**What you need to do**
Restate the data below word for word, and let no image into your version.

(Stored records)
────────────────

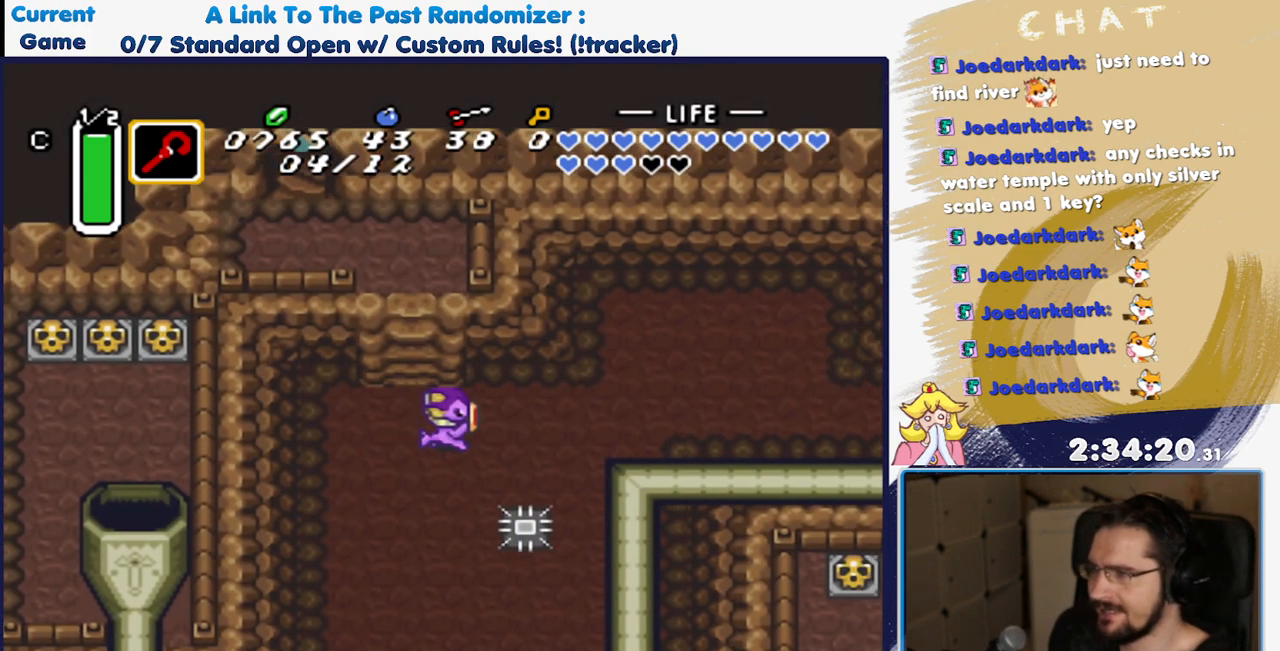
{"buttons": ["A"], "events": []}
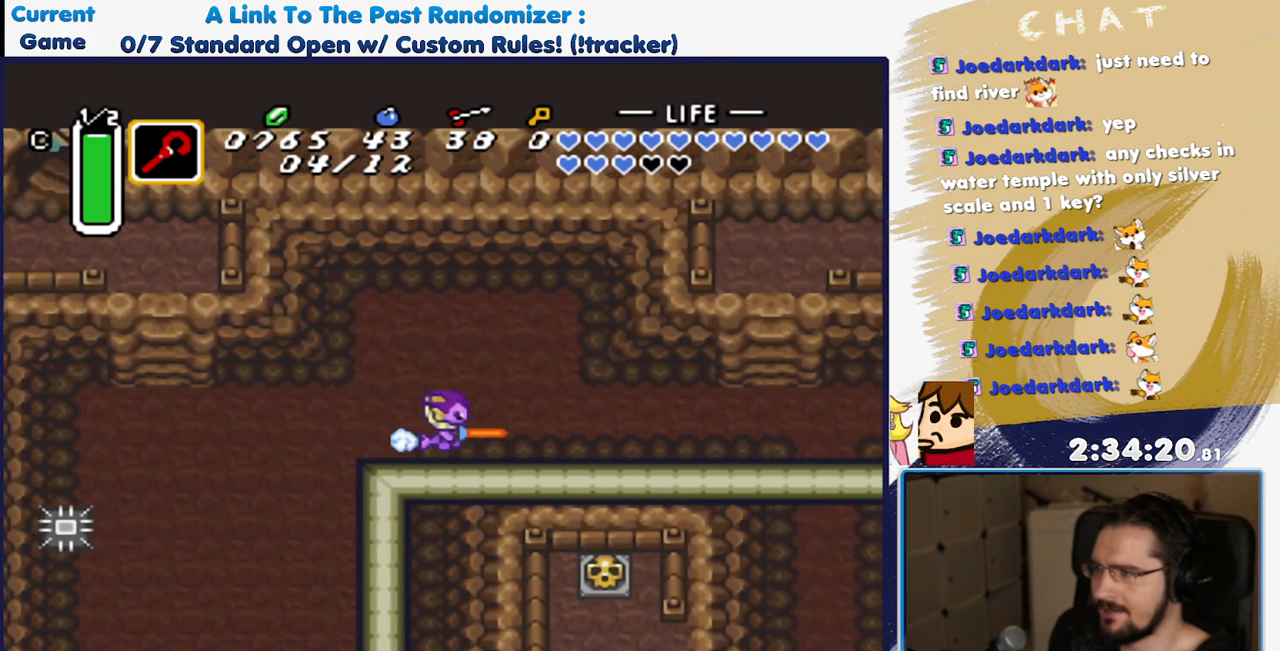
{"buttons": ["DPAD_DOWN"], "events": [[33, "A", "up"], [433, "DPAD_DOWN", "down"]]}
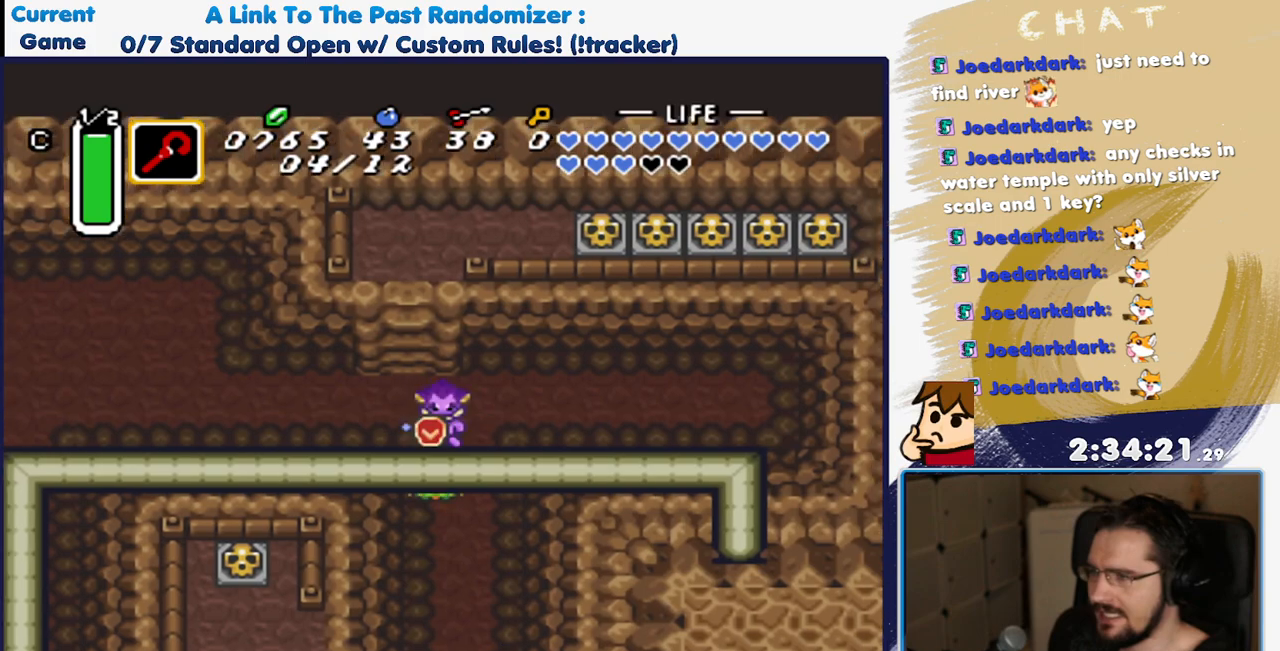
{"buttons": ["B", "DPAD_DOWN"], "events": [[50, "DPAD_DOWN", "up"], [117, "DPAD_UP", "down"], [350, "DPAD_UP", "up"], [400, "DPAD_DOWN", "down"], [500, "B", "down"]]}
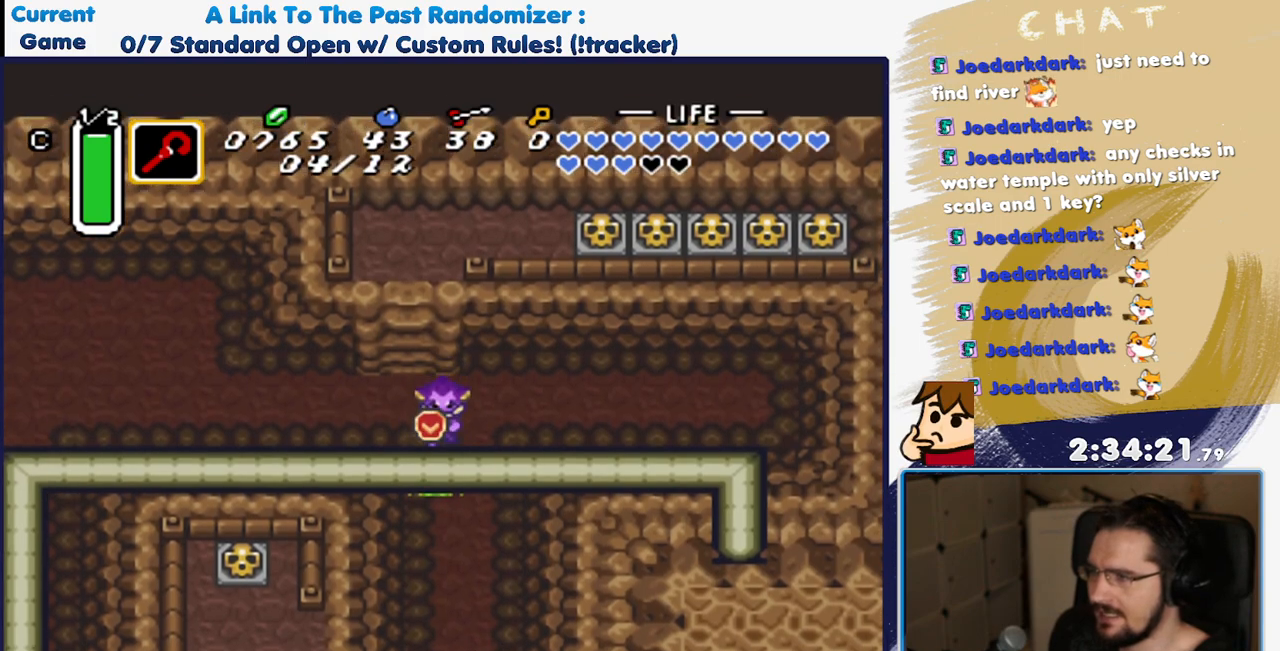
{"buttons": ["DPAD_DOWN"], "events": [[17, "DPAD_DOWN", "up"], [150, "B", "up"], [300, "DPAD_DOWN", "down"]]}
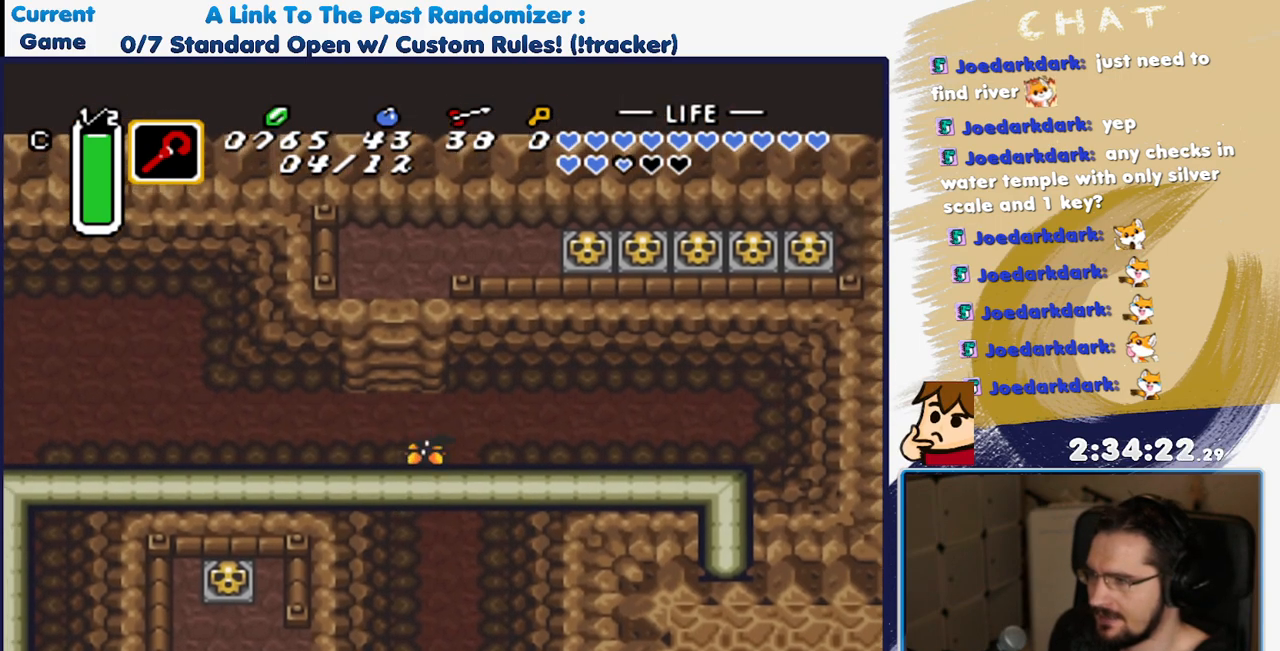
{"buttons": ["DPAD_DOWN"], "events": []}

────────────────

**Result of the exercise**
{"buttons": ["A"], "events": []}
{"buttons": ["DPAD_DOWN"], "events": [[33, "A", "up"], [433, "DPAD_DOWN", "down"]]}
{"buttons": ["B", "DPAD_DOWN"], "events": [[50, "DPAD_DOWN", "up"], [117, "DPAD_UP", "down"], [350, "DPAD_UP", "up"], [400, "DPAD_DOWN", "down"], [500, "B", "down"]]}
{"buttons": ["DPAD_DOWN"], "events": [[17, "DPAD_DOWN", "up"], [150, "B", "up"], [300, "DPAD_DOWN", "down"]]}
{"buttons": ["DPAD_DOWN"], "events": []}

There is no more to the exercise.